How do you train yourself to allow events to unfold the day of? That sounds terrifying! What? I have to leave my calendar open to possibilities?
But, here’s where those with the “Judging” preference on the Myers-Briggs Type Indicator (MBTI) learn how to game the system.
That’s right: when it comes to dealing with the outside world, Aaron and I both have strong preferences for a structured and decided lifestyle (aka “Judging”). Do you think this has something to do with our desire for control?
It is important not to conflate the “Judging” preferences of the MBTI test with the act of “judgement.” It’s not about people; we’re talking process here and how we want to shape our lives.

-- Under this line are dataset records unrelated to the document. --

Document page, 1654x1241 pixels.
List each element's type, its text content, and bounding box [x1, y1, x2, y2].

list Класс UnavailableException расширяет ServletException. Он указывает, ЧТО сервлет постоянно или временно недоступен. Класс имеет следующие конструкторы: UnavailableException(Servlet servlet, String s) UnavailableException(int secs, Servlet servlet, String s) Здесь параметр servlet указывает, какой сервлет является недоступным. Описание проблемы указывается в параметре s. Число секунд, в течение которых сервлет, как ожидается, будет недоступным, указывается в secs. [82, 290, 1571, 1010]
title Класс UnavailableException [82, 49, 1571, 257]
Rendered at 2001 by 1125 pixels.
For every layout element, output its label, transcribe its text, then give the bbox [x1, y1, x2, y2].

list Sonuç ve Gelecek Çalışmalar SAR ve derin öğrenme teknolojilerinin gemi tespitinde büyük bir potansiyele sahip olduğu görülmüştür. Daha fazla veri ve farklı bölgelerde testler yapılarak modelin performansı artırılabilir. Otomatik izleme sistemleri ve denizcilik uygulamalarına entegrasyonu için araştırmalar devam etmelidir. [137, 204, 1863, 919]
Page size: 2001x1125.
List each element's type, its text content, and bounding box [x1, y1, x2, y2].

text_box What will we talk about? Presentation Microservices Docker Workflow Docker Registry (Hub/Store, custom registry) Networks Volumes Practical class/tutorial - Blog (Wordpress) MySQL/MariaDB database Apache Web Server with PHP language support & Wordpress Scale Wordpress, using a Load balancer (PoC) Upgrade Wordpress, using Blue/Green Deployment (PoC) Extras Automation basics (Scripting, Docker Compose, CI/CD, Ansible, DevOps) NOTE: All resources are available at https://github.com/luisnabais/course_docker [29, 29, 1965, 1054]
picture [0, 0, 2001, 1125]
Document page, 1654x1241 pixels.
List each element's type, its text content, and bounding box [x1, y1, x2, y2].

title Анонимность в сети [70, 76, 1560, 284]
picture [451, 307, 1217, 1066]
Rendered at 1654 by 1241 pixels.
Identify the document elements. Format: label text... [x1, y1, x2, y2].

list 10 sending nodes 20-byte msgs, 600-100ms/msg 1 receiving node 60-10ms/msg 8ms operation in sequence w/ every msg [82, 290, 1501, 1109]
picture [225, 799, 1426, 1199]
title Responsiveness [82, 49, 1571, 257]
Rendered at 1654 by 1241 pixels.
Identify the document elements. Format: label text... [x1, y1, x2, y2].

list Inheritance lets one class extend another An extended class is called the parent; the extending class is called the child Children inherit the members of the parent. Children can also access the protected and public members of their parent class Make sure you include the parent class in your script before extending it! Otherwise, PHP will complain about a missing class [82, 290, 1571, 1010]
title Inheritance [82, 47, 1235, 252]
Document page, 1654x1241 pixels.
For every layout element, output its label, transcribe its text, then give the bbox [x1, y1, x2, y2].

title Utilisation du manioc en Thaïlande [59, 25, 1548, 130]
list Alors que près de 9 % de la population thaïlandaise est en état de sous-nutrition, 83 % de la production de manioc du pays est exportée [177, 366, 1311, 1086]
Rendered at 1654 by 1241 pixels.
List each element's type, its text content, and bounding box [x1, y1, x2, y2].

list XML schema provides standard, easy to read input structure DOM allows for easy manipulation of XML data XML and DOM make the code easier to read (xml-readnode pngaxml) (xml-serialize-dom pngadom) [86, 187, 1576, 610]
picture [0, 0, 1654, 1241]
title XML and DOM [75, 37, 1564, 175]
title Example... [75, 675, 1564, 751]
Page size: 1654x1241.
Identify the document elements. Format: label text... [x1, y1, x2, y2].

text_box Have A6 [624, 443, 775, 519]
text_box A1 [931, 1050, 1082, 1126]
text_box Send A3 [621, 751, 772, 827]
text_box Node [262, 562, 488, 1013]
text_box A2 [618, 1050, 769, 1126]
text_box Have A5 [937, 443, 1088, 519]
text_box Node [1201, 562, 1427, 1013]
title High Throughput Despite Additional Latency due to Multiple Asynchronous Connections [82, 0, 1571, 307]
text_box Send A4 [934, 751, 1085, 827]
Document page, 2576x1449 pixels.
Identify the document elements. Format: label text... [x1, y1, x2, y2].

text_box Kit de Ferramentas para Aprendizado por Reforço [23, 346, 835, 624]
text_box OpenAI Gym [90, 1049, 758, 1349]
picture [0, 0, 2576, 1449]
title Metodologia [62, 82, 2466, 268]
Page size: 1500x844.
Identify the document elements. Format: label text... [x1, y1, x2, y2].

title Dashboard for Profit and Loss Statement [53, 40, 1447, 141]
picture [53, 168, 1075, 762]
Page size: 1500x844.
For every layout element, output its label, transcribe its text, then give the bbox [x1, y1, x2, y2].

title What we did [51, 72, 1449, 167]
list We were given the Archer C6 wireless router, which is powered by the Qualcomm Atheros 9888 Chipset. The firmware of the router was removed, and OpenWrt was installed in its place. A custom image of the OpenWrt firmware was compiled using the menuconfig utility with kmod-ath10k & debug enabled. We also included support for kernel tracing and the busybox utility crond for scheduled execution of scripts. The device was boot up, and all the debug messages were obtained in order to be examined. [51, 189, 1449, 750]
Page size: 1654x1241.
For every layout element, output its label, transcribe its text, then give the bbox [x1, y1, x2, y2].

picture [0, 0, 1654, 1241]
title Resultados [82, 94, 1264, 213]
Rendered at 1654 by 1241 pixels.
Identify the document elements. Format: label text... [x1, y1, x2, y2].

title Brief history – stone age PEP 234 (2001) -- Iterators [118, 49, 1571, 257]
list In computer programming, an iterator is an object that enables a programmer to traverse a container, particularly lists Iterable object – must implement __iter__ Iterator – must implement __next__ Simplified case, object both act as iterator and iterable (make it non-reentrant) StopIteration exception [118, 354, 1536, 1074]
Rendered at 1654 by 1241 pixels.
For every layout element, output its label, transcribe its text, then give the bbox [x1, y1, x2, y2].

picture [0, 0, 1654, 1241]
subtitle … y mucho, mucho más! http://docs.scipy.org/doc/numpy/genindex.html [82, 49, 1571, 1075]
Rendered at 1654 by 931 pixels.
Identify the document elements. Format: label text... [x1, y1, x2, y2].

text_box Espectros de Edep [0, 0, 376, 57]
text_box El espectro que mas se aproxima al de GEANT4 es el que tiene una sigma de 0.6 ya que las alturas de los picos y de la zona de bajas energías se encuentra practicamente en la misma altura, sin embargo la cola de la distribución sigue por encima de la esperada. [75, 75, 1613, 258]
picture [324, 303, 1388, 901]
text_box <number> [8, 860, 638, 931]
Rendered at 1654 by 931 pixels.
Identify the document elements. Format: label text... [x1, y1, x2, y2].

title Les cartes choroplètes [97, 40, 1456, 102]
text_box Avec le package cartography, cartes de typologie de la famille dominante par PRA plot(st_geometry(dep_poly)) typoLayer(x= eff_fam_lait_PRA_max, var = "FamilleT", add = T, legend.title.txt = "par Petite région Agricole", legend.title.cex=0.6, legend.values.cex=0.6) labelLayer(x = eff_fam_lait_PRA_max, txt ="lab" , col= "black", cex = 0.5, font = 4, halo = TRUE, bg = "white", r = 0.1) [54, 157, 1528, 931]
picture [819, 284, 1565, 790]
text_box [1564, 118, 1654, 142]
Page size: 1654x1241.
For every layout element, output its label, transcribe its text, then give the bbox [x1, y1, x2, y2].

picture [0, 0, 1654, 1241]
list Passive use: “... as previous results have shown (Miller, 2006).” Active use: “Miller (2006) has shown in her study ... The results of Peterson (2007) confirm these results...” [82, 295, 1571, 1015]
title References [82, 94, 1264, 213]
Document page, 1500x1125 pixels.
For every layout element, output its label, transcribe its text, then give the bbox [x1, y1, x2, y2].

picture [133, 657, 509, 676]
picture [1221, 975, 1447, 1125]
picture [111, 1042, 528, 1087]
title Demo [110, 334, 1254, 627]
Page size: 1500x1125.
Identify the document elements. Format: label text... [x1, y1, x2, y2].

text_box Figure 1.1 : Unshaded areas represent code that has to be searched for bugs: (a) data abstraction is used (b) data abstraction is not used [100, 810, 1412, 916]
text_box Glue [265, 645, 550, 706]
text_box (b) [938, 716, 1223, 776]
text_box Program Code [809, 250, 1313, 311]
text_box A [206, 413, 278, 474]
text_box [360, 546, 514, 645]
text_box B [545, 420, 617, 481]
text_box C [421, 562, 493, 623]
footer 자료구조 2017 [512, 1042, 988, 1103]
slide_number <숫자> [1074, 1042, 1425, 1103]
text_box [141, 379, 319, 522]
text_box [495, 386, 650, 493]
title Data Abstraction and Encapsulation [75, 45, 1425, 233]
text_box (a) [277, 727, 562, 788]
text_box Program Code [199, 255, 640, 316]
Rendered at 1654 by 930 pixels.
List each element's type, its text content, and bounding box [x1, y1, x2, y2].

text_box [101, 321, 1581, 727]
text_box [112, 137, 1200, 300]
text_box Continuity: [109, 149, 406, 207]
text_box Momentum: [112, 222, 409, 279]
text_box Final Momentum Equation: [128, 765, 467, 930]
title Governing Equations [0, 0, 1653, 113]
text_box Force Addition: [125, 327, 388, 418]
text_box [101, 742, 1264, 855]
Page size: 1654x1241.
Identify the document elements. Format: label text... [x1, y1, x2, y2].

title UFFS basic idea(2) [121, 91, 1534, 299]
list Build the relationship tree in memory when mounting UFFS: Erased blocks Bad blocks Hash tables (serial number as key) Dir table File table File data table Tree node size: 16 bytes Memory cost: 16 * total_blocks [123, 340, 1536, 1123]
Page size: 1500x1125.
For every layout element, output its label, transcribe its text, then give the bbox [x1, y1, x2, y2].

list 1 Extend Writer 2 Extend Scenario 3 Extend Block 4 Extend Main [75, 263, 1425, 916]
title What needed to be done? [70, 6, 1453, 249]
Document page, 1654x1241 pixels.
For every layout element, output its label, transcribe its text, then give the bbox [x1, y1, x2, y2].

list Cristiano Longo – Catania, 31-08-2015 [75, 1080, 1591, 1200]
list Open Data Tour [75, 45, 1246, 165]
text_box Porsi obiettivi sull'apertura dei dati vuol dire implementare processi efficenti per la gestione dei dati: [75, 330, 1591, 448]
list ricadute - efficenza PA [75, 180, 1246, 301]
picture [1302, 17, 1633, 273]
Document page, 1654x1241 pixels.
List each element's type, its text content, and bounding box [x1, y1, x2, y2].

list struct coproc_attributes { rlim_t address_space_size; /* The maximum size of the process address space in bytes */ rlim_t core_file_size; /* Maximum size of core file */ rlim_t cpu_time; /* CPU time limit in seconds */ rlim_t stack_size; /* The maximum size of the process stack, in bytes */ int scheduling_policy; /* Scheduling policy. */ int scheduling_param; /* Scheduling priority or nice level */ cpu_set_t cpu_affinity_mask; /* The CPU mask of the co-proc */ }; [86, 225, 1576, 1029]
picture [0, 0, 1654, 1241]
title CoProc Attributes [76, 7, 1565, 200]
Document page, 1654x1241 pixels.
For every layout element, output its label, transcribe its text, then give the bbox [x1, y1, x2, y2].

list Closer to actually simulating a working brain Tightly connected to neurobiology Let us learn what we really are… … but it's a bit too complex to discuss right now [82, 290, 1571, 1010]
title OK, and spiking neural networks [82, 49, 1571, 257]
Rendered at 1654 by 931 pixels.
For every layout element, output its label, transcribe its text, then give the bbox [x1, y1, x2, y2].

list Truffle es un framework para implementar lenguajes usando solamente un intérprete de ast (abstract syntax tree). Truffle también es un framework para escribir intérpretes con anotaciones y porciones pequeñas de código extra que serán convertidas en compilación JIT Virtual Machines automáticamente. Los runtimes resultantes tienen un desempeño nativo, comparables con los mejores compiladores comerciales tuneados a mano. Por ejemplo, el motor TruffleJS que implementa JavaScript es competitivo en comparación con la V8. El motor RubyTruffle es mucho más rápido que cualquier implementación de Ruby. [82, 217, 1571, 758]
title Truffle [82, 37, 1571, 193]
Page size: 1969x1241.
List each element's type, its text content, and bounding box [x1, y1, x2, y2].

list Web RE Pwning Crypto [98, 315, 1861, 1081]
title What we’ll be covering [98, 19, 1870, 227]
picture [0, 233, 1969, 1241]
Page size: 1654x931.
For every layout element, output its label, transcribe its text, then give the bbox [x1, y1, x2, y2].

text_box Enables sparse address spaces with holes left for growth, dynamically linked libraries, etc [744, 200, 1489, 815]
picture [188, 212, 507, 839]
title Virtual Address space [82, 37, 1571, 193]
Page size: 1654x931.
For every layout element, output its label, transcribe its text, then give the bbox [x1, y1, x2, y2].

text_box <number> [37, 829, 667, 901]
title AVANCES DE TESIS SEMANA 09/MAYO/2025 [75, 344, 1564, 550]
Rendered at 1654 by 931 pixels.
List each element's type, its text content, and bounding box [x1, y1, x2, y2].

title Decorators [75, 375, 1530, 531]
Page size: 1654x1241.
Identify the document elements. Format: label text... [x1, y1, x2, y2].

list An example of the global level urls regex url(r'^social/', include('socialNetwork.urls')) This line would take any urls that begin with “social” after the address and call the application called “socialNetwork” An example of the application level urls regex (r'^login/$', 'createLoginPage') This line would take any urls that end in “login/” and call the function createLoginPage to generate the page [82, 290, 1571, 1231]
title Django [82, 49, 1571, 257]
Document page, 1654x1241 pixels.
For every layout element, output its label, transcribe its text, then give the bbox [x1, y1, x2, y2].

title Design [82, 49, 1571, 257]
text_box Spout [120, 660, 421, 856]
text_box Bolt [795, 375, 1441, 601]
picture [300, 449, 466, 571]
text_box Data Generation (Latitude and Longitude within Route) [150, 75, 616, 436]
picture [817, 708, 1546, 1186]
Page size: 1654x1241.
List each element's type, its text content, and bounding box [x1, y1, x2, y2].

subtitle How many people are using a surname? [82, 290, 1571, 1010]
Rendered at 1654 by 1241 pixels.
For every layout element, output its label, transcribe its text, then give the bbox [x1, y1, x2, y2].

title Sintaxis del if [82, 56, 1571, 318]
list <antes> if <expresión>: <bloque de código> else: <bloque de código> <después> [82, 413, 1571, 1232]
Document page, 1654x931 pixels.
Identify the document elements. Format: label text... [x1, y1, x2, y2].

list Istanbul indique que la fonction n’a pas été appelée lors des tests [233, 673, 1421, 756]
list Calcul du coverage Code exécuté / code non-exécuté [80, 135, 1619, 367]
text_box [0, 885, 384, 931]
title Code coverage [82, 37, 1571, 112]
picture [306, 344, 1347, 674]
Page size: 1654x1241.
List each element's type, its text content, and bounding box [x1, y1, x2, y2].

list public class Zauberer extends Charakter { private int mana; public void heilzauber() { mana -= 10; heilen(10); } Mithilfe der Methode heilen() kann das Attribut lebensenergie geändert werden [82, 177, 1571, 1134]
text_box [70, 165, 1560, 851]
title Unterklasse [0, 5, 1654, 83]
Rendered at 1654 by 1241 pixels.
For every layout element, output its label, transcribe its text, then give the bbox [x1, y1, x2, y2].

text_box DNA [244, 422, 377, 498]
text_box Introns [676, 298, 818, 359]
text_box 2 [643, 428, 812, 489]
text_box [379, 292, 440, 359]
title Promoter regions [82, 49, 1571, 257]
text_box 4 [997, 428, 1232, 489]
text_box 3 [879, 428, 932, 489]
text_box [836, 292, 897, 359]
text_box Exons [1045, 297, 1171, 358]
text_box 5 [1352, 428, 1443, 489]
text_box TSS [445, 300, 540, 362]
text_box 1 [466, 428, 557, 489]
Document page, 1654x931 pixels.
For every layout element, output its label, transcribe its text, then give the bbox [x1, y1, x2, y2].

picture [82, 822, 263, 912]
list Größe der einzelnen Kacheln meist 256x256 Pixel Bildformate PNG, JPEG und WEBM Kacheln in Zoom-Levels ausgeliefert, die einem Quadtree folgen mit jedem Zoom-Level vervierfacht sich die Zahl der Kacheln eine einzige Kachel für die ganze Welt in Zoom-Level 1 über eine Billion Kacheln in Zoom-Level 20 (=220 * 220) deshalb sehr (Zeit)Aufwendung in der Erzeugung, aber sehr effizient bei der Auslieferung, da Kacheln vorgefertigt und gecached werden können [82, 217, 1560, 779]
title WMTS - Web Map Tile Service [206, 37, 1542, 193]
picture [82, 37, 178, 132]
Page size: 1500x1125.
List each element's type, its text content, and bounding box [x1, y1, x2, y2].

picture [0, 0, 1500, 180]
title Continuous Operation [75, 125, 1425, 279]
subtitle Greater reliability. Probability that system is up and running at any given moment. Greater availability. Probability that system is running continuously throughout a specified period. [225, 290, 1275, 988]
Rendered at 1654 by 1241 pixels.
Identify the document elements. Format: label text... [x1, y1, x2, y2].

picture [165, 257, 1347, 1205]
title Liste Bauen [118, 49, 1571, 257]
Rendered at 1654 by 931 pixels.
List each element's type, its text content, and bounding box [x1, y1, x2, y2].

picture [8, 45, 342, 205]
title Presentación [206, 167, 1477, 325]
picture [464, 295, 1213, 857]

Here’s a sample of statements that a person with a “Judging” preference connects with:
- I like to have things decided.
- I appear to be task oriented.
- I like to make lists of things to do. (!!!!!!!!!!!!!!!!!!!!!!!!)
- I like to get my work done before playing.
- I plan work to avoid rushing just before a deadline.
- Sometimes I focus so much on the goal that I miss new information.
If you’ve read other posts in my blog, or just know me, you’re likely saying: “Yep, that’s Katie.” I do enjoy a good rushing around before a deadline every now and again to make me feel young. Ultimately, if I can knock things out weeks in advance, I’m as happy as a clam.
“So, like, clenched up tight, full of grit, and if you get pried open you’ll die?” — Tina Fay as Andrea of The Unbreakable Kimmy Schmidt
As two solutions-oriented, goal-setting people, Aaron and I drew on the inspiration of others and created a BOO:
Consider it a baby-step in our path to freeing ourselves from the confines of our decision-oriented default modes. The BOO contains scraps of paper with places, activities, and ideas to break us from routines and challenge us to explore our city, state, and selves.
Last Saturday, we took BOO for its first spin, and out came a place: the Atomic Fern in downtown Durham (a social club, aka bar with games). Alright, we were going to go. But what would we do beforehand?
Fortunately, we didn’t have to put ourselves in the position to plan that either. My friend Molly bravely took the stage with other amazing women for:
That’s right: the incredibly amazing Molly took the stage to perform comedy for the first time. And, she killed it.
Her invitation broadened the possibilities for our night of spontaneity. We knew we would go to the Pinhook. We knew that we would visit the Atomic Fern. But in what order? And would there be other stops? ENDLESS OPTIONS!
At one point before we headed downtown, Aaron started to inquire about where we would eat. I shut it down (nicely, of course). “Let’s see where the night takes us!” (Hopefully not to a place where we wake up among plastic pink flamingos. That never seems to be a good sign if movies/TV are telling the truth).
Photo evidence above: here we are, at The Atomic Fern, playing the addictive “I Spy” rip-off game “Spot It.” WE DID IT!
It was one of the most fun evenings we’ve ever had together. What’s the lesson learned? Spontaneity rules.
Now, when can we schedule our next date to be spontaneous? We’re booked next weekend…and the following…maybe mid-March?